The \(4d^2\) normalisation ensures the loss is scale-invariant with respect to the number of features.

Reference: Sun, B., & Saenko, K. (2016). Deep CORAL: Correlation Alignment for Deep Domain Adaptation. ECCV Workshops 2016, LNCS 9915, 443–450. [Paper]


Usage

from shiftkit.methods import CORALTrainer

trainer = CORALTrainer(
    model=model,
    source_loader=train_src,
    target_loader=train_tgt,
    coral_weight=1.0,
    lr=1e-3,
)
history = trainer.fit(epochs=10)

result = trainer.evaluate(test_tgt, domain="target-test")
print(f"Target accuracy: {result['accuracy']*100:.1f}%")

Constructor

Parameter Type Default Description
model nn.Module Network with .encode() and .classify() methods
source_loader DataLoader Labelled source DataLoader
target_loader DataLoader Target DataLoader (labels used for tgt_acc tracking only)
coral_weight float 1.0 λ — weight on the CORAL regularisation term
lr float 1e-3 Adam learning rate
warmup_epochs int 0 Epochs of source-only CE pre-training before CORAL begins
device str \| None None 'cuda', 'mps', or 'cpu'; auto-detected if None

fit(epochs=10)

Train for epochs epochs and return the history.
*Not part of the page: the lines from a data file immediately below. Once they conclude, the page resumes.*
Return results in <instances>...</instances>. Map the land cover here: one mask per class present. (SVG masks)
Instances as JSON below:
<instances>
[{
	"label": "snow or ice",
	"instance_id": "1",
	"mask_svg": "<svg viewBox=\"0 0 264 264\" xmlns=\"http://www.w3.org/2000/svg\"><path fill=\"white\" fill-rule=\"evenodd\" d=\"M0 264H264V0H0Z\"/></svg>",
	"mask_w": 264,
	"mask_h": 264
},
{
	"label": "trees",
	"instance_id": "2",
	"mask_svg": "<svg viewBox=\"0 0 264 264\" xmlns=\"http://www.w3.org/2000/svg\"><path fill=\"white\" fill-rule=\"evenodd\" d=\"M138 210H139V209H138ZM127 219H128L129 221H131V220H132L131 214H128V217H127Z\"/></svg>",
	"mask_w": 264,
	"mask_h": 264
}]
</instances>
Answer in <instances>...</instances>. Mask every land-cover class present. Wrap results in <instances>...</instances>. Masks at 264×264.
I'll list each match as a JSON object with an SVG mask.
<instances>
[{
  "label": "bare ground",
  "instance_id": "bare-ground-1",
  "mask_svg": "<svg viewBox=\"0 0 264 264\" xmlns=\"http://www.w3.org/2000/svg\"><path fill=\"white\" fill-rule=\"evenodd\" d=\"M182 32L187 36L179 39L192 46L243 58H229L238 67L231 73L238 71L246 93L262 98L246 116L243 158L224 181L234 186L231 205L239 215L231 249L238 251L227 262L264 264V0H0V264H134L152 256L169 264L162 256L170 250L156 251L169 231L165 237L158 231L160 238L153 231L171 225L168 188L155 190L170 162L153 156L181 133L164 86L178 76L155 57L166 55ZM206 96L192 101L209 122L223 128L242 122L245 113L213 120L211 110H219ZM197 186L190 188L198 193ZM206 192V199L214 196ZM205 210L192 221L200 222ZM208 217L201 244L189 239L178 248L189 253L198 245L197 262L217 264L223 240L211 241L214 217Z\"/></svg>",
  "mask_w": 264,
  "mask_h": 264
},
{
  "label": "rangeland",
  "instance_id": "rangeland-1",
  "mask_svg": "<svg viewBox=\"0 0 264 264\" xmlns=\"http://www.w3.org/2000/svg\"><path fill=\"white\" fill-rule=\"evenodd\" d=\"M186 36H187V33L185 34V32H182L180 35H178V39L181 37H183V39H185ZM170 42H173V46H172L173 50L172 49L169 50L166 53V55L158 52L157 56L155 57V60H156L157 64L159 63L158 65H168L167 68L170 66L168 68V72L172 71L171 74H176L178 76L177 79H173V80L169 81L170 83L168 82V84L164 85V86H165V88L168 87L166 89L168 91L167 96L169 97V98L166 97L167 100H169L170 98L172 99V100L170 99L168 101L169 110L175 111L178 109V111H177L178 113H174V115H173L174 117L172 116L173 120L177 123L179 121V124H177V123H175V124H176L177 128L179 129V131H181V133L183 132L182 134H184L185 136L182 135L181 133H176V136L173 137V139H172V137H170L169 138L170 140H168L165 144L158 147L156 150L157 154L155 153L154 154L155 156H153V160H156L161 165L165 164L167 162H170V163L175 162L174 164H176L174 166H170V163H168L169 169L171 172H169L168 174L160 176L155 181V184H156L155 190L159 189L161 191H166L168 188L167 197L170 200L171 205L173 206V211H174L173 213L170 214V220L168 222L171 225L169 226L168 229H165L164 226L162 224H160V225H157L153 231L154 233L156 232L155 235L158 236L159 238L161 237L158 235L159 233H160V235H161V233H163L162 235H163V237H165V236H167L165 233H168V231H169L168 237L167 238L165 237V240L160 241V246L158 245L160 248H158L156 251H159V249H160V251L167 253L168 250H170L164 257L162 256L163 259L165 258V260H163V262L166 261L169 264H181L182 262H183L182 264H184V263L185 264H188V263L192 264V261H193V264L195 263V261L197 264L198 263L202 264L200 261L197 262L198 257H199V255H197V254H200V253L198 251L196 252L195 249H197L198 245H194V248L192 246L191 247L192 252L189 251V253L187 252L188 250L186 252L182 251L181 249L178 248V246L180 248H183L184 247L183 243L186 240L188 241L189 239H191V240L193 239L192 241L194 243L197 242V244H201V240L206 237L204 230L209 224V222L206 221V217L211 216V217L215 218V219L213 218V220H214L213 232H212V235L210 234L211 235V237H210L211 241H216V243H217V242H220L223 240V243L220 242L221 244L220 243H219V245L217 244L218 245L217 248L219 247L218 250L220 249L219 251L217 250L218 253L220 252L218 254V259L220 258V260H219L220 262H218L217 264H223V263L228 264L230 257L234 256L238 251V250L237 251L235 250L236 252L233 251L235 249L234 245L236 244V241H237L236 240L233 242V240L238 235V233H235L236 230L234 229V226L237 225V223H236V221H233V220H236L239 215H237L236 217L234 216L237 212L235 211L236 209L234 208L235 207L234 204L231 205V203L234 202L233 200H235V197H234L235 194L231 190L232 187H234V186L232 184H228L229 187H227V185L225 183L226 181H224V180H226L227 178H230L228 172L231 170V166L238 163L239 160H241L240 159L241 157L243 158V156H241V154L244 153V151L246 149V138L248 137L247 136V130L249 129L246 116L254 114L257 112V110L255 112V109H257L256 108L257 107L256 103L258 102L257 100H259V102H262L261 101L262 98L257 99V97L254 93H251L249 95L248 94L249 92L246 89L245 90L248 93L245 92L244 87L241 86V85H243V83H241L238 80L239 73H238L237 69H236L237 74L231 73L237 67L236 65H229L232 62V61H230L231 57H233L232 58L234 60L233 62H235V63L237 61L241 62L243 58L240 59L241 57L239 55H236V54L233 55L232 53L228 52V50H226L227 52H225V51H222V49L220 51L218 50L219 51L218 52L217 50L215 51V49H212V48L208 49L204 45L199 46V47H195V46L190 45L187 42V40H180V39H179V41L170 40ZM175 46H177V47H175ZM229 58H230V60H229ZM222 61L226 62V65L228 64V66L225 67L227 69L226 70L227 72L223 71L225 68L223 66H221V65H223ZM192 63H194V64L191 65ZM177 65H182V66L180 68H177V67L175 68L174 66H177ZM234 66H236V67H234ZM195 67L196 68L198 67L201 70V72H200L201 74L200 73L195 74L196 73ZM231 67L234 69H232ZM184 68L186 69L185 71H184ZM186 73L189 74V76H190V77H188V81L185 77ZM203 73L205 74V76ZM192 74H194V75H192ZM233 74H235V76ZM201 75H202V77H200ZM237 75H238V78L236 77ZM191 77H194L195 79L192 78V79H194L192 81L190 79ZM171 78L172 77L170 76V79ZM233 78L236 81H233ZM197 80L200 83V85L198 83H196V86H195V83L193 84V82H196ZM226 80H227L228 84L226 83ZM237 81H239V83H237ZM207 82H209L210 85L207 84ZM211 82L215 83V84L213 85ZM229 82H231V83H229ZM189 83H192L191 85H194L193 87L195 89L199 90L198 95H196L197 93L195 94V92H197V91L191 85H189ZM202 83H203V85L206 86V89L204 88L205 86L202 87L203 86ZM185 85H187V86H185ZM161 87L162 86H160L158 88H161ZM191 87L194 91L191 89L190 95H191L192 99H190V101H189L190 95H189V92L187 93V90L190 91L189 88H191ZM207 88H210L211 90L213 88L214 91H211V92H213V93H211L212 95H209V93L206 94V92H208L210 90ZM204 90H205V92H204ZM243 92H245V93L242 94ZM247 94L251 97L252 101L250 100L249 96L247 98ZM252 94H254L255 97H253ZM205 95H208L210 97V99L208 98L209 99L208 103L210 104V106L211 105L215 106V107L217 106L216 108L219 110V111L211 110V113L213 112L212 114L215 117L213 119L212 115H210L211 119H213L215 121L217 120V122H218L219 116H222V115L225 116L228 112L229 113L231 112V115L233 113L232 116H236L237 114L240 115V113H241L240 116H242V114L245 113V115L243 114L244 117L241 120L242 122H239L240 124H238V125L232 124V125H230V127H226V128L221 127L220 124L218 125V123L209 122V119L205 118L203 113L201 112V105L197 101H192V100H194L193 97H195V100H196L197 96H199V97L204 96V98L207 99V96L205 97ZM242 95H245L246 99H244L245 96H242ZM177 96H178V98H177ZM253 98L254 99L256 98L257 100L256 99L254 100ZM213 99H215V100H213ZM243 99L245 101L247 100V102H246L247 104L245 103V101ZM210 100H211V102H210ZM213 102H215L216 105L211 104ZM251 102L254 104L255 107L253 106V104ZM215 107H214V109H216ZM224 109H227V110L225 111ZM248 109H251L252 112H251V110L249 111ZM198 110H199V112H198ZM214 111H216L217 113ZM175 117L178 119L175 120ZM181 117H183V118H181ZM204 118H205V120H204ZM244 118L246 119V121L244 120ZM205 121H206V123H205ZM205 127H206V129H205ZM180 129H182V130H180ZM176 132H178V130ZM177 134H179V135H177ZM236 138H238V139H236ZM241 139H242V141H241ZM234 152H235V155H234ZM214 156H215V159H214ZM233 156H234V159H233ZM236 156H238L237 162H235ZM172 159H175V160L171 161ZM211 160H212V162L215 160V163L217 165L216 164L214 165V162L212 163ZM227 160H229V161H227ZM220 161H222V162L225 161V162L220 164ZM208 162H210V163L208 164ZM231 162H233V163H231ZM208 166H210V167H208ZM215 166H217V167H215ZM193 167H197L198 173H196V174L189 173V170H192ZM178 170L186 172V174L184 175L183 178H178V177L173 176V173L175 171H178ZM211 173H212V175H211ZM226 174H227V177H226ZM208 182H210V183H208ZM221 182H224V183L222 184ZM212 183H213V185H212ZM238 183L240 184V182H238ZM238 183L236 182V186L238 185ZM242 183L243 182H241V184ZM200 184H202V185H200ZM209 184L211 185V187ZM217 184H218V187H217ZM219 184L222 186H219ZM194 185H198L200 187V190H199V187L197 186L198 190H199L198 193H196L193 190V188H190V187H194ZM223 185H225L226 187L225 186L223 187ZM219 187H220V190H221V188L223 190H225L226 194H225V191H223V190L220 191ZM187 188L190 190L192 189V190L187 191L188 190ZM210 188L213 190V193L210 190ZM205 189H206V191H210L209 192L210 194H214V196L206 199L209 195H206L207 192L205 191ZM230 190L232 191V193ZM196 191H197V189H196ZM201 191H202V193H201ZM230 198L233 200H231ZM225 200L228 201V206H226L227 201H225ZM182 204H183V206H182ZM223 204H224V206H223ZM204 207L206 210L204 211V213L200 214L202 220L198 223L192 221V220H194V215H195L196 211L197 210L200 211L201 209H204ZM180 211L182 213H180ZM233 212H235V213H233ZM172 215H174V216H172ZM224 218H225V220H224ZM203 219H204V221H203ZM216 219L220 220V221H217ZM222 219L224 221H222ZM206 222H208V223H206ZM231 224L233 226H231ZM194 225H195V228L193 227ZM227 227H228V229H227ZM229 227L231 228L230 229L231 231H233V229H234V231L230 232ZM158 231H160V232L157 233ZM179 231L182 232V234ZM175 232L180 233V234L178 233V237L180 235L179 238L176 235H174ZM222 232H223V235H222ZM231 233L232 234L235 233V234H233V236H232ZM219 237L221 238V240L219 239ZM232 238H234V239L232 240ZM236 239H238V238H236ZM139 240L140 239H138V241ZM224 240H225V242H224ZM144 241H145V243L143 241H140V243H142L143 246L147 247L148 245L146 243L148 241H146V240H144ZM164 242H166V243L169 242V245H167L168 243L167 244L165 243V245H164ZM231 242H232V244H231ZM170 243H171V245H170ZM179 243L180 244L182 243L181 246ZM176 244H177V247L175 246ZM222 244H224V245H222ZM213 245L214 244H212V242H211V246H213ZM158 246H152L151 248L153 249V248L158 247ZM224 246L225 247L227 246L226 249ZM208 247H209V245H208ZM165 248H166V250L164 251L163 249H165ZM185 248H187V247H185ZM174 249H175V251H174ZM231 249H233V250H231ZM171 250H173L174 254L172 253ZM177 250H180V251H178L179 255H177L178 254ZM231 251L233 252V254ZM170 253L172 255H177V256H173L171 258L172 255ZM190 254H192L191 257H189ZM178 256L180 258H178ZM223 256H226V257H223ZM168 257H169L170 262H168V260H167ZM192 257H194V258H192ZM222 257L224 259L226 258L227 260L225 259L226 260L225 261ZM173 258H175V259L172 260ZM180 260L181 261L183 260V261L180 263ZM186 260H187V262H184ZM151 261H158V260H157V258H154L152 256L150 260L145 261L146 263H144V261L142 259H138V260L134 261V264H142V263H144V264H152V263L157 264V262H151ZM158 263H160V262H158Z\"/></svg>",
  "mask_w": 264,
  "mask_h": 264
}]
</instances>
Returns: list[dict] — one dict per epoch:

Key Description
epoch Epoch number (1-indexed)
ce_loss Mean cross-entropy loss
coral_loss Mean CORAL loss (0.0 during warmup)
mmd_loss Always 0.0 (history-format compatibility)
total_loss Mean total loss (CE + λ·CORAL; CE only during warmup)
src_acc Source domain training accuracy
tgt_acc Target domain accuracy (tracked, not optimised directly)

evaluate(loader, domain="source")

Compute classification accuracy on any labelled DataLoader.

Returns: dict with keys domain (str), accuracy (float), n_samples (int).


CORAL vs MMD

MMD CORAL
What is matched Full distribution (via kernel) Covariance (second-order statistics)
Kernel required Yes — RBF, bandwidth σ to choose No — purely algebraic
Computation per batch O(n²) kernel matrices O(n·d²) covariance matrices
Captures Arbitrary distributional differences Mean (implicitly via centring) + variance/correlation
Best suited for General distribution shift Shift in feature scale/correlation structure

CORAL is a strong, fast baseline when the domain shift is primarily in the spread or correlation of features rather than in higher-order structure.


CORALLoss

The raw CORAL loss module, exposed for use in custom training loops.

from shiftkit.methods import CORALLoss

coral = CORALLoss()
loss = coral(z_source, z_target)   # scalar tensor

The loss is parameter-free — no constructor arguments needed.

forward(source, target)

Parameter Type Description
source Tensor (n_s, d) Source latent vectors
target Tensor (n_t, d) Target latent vectors

Returns: Scalar CORAL loss (1/4d²) ‖C_S − C_T‖²_F.